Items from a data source

+++++

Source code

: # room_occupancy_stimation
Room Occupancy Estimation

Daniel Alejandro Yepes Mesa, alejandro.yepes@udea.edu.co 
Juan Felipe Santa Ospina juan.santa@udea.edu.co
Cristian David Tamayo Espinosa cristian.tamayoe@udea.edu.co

+++++

*Exercise requirements*: Only lines with the word "udea" go in the answer. Take them all from the entries above.

*Task solution*:
Daniel Alejandro Yepes Mesa, alejandro.yepes@udea.edu.co 
Juan Felipe Santa Ospina juan.santa@udea.edu.co
Cristian David Tamayo Espinosa cristian.tamayoe@udea.edu.co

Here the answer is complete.